TASKS AND EXERCISES:
A. Reproduce word for word the part of the Trafodion community-statistics post that begins at the words "Trafodion is a" and stops after the words "the dev list.".
B. Extend the post on Trafodion's community and mailing-list activity, picking up right after its final sentence.

EXTRACTED TEXT:
Hi,
I've looked at a bunch of things to get a handle on our users, growth, and
what some other Apache projects have for committers and community.
Trafodion is a database project, so I went looking for real data,
everything from participation on our email lists (and new posts there) to
Jira activity to Github forks and pulls and commits. I also monitor some
more fanciful stats, looking for references to Trafodion on Twitter,
stackoverflow, etc.
As far as email list activity goes, I use the data from the mailing list
archive. The user list was very quiet (fewer than 20 emails total from
when Trafodion started incubating through December. That's not very
inviting - our users who drove by to check us out didn't see much activity,
even though there was a lot. So I don't pay too much attention to data in
that range. Our user list has shown a big jump in usage in that period,
slightly cannibalizing the dev list.
Here are the numbers I have for Jan/Feb/March. Sorry for the funky ascii
formatting, but mailing lists don't do attachments and tables very well:
User List:
MON Total Posts Distinct Non-Esgyn
Posters Posters
======================================
JAN2016 19 12 2
FEB2016 291 42 6
MAR2016 126 25 1
Dev List:
MON Total Posts Distinct Non-Esgyn
Posters Posters
======================================
DEC2016 243 29 6
JAN2016 199 24 3
FEB2016 181 24 4
MAR2016 200 31 4
Note that Dec2016 was a release month and the Non-Esgyn posters were mostly
IPMC posters helping guide our release with respect to things like
licensing guidance.
So we're seeing some additional participation but it's still heavily
dominated by Esgyn.
I count distinct posters by email address, so posters that use two
different emails count twice.
We have google analytics on the newly-redesigned website. It shows similar
numbers of hits between new users and returning users, but I'm not sure how
significant that is, since many returning users from Esgyn don't need to
re-hit the website.

DATASET CONTENT:
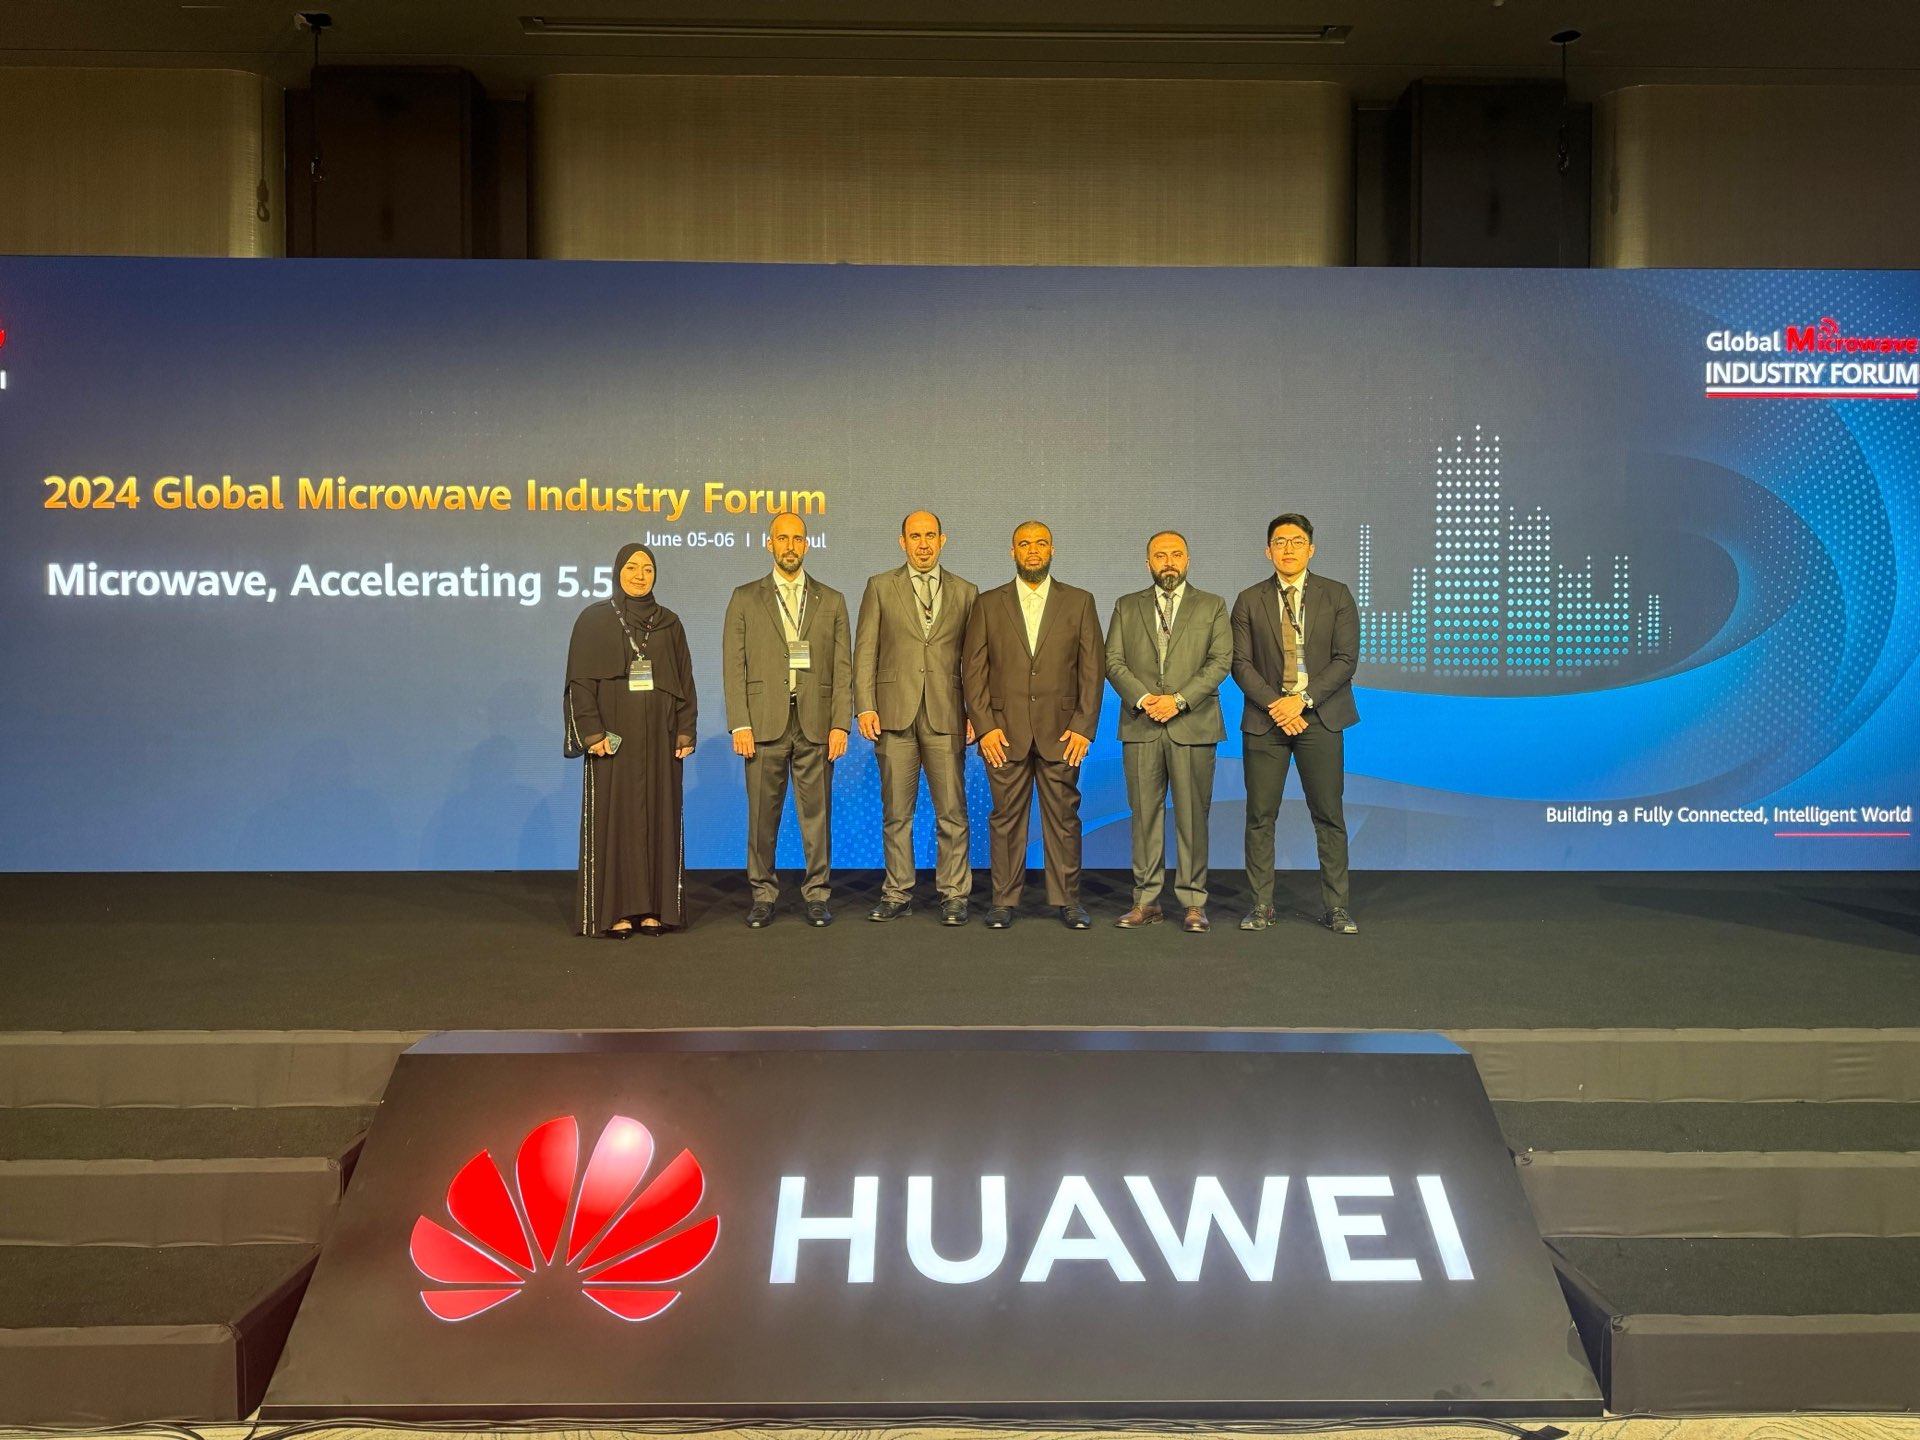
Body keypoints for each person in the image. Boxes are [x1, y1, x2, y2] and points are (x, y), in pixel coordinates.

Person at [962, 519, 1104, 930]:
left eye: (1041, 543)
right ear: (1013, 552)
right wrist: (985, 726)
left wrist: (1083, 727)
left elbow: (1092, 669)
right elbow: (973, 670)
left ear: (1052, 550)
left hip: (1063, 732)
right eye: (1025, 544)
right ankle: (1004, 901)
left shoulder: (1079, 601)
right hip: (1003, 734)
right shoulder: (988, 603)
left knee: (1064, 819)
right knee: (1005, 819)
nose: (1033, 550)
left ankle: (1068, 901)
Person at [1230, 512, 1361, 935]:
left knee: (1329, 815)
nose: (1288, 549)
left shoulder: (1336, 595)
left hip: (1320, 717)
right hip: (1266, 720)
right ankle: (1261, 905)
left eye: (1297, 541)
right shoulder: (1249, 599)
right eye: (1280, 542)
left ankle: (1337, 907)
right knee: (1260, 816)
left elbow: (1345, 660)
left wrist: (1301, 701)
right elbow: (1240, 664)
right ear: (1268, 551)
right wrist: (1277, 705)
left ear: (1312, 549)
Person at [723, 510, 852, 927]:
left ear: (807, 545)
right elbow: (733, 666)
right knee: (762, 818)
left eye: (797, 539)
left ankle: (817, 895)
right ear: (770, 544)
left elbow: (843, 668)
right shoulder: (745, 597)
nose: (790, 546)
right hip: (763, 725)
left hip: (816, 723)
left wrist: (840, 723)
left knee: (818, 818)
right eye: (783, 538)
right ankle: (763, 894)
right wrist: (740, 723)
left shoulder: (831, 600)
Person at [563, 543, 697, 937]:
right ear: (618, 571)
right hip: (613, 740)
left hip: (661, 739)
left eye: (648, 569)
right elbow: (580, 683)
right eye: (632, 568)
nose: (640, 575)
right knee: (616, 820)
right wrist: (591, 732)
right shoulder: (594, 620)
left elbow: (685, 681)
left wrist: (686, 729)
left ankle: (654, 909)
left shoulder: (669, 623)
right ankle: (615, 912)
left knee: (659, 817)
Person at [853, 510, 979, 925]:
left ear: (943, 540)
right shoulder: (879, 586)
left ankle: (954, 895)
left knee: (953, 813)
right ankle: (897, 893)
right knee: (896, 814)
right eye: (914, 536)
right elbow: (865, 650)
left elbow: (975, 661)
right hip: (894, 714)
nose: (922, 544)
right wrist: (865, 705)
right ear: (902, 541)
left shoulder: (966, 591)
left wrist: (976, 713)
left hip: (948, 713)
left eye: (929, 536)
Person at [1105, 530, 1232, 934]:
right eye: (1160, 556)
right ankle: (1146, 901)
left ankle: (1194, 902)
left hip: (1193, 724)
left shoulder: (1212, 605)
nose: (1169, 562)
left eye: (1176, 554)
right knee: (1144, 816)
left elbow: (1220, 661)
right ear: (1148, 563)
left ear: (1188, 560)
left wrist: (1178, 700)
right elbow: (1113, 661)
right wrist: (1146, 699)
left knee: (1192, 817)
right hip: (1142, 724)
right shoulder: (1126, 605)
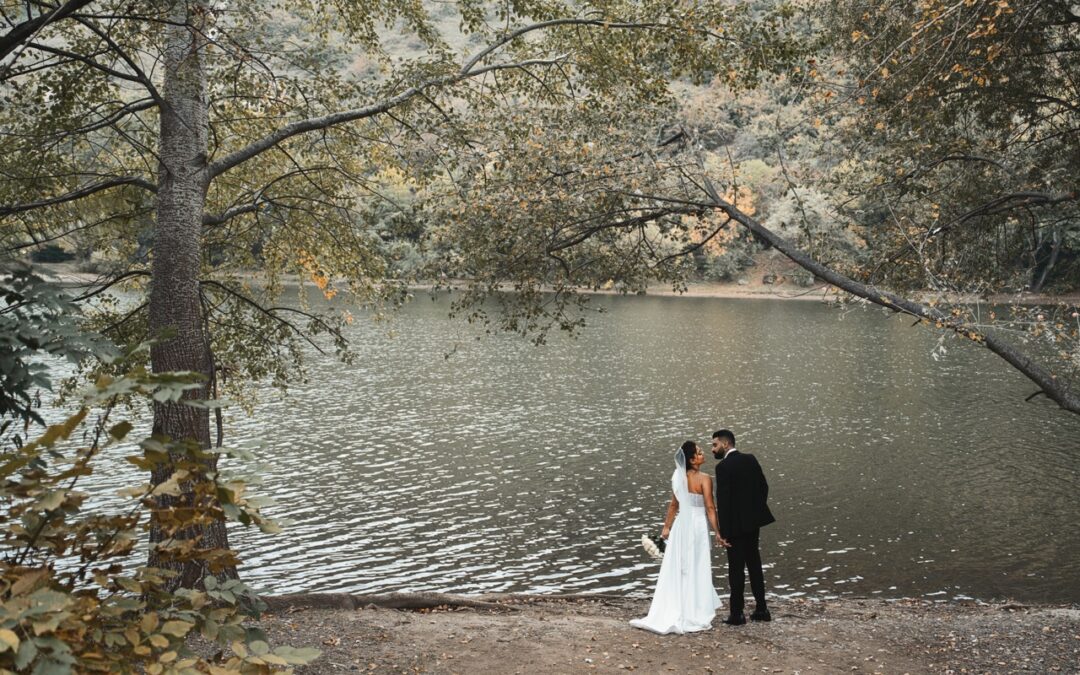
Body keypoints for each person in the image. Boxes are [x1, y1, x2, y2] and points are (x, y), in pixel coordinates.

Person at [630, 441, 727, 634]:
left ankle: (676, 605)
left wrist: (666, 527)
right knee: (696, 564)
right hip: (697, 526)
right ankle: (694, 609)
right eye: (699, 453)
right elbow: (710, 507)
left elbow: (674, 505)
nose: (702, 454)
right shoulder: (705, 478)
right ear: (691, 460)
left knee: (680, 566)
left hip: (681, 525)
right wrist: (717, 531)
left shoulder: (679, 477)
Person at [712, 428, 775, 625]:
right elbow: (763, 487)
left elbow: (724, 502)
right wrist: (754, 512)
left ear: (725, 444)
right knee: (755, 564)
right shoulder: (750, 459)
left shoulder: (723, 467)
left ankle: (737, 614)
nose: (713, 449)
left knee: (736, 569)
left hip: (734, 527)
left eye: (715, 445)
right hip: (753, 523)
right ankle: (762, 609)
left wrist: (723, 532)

ANSWERS TO THE PROBLEMS:
A.
Trafodion is a database project, so I went looking for real data,
everything from participation on our email lists (and new posts there) to
Jira activity to Github forks and pulls and commits. I also monitor some
more fanciful stats, looking for references to Trafodion on Twitter,
stackoverflow, etc.
As far as email list activity goes, I use the data from the mailing list
archive. The user list was very quiet (fewer than 20 emails total from
when Trafodion started incubating through December. That's not very
inviting - our users who drove by to check us out didn't see much activity,
even though there was a lot. So I don't pay too much attention to data in
that range. Our user list has shown a big jump in usage in that period,
slightly cannibalizing the dev list.

B.
Still, data is data, and here's a sample for the period from 29Feb through
today, 29Mar:
Metric New User Returning User Total
========================================
Sessions 885 895 1780
%New Sessions 100% 0% 49.72%
Bounce Rate 60% 48.83% 54.38%
Pages/Session 2.09 2.39 2.24
Avg Session 02:01 02:57 02:29
Duration
And so on.
But one thing I've learned over the years is that numbers are just....
numbers. These are nice (and I have plenty more), but the real question
is, "what's a good score?" What's typical for Apache projects for
committer distribution? What's typical for user list activity?
I started with the first question: Where do committers come from and what's
their distribution? I used the Apache committer lists and the websites
that indicated committer affiliation. This wasn't perfect: Some project
don't have committer affiliation; I can't trust others to be perfectly
up-to-date. Further, it doesn't indicate committer activity. Still, it
gives some targets.
After I started, I refined the data a little bit by looking for projects
similar to Trafodion along a couple of possible vectors: data management
or Hadoop/Big Data ecosystem and recently graduated. The latter category
is particularly interesting to me because I would expect more diversity of
committers over time, if only because developers move around.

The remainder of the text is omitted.